# Two week to go to the (Tacoma) Burley Creek Nursery bicycle swap meet



## SKIDKINGSVBC (Mar 14, 2022)

Less than a week  to go! 1st annual? Burley creek Nursery Vintage bicycle swap meet Saturday March 26th 2022. who is bringing what ?


----------



## SKIDKINGSVBC (Mar 14, 2022)

Im bringin a bunch of parts ..a 39 Westfield tanker , gold Schwinn Americal w/ springer frt end ...


----------



## Frank and Pam Skid Kings (Mar 14, 2022)

I have it on good authority that there is going to be some good pickin's there. Forecast keeps changing a little, but lots of indoor space and assorted covered places on first come, first serve basis. Area is also nicely graveled. Restrooms and secure free overnite camping. Tons of parking and outside space. Pam and I are going out next week to help prepare. Gary, Ryan and the Skids will see you there !


----------



## Frank and Pam Skid Kings (Mar 20, 2022)

Did some flyer handouts this weekend at a car swap and some good interest. Should be a good public representation.

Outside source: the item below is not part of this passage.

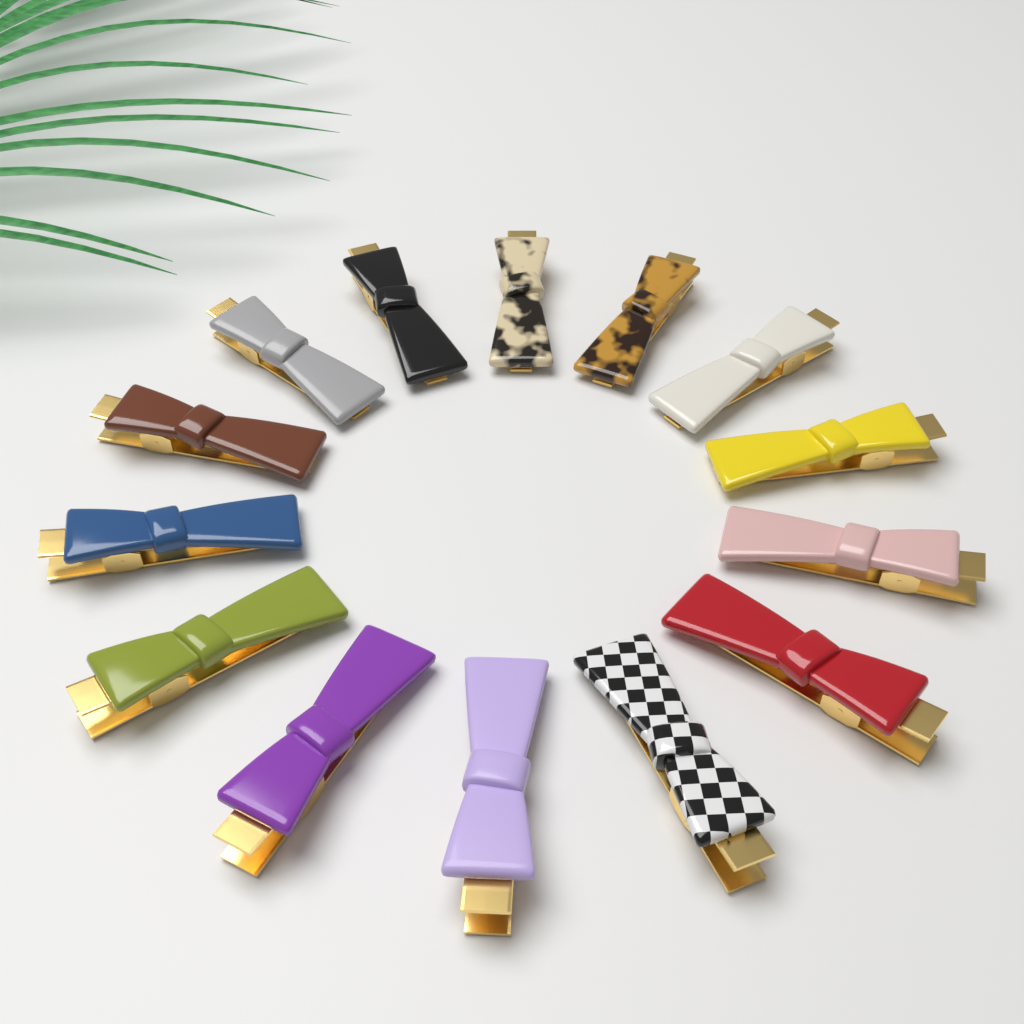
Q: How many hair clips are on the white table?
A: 14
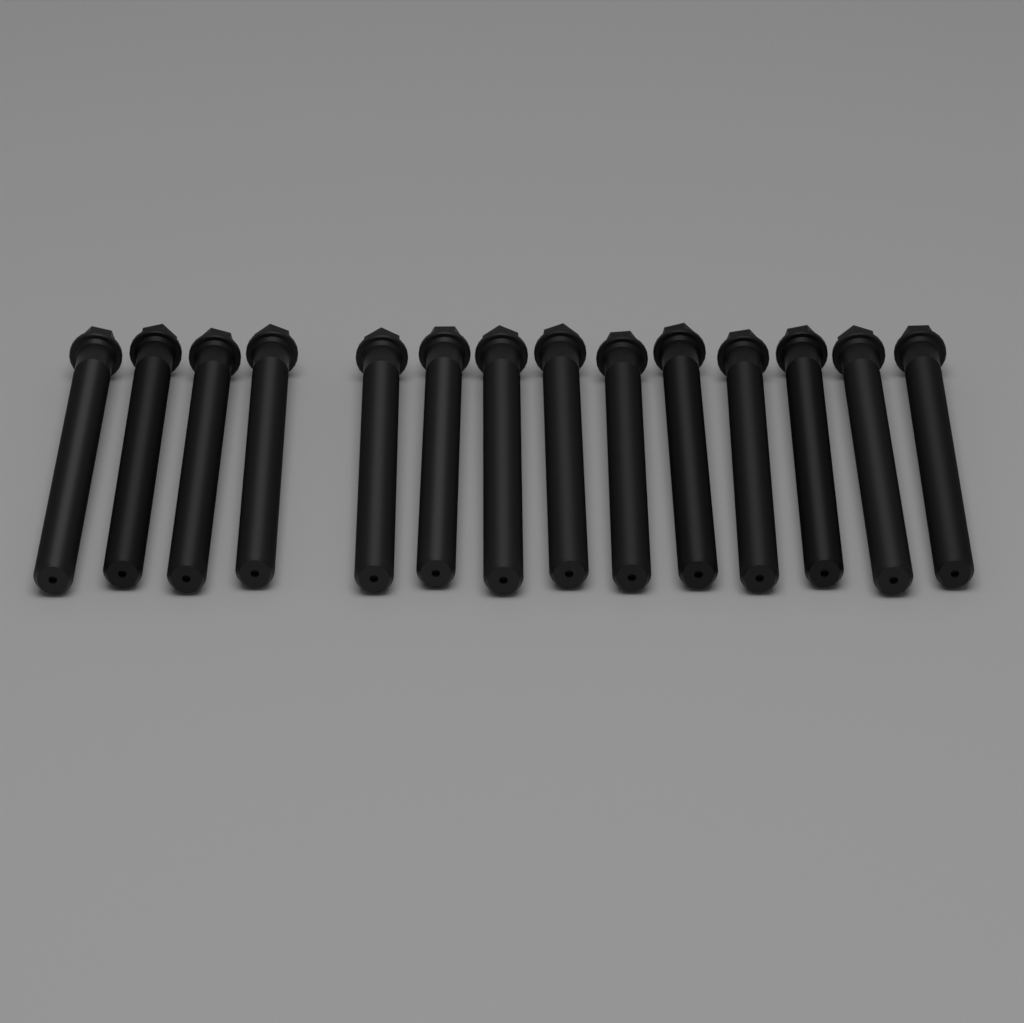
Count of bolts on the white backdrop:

I'm going to bring something you don't see everyday... an all original 1969 CCM (made in Canada) Galaxie. Only the single speeds had this unique frame and only 2 or three years, I believe. 28" tires, 20" frame marketed to adult riders. Kinda cool if you want to add something different to your collection. Only available at the Burley meet.


----------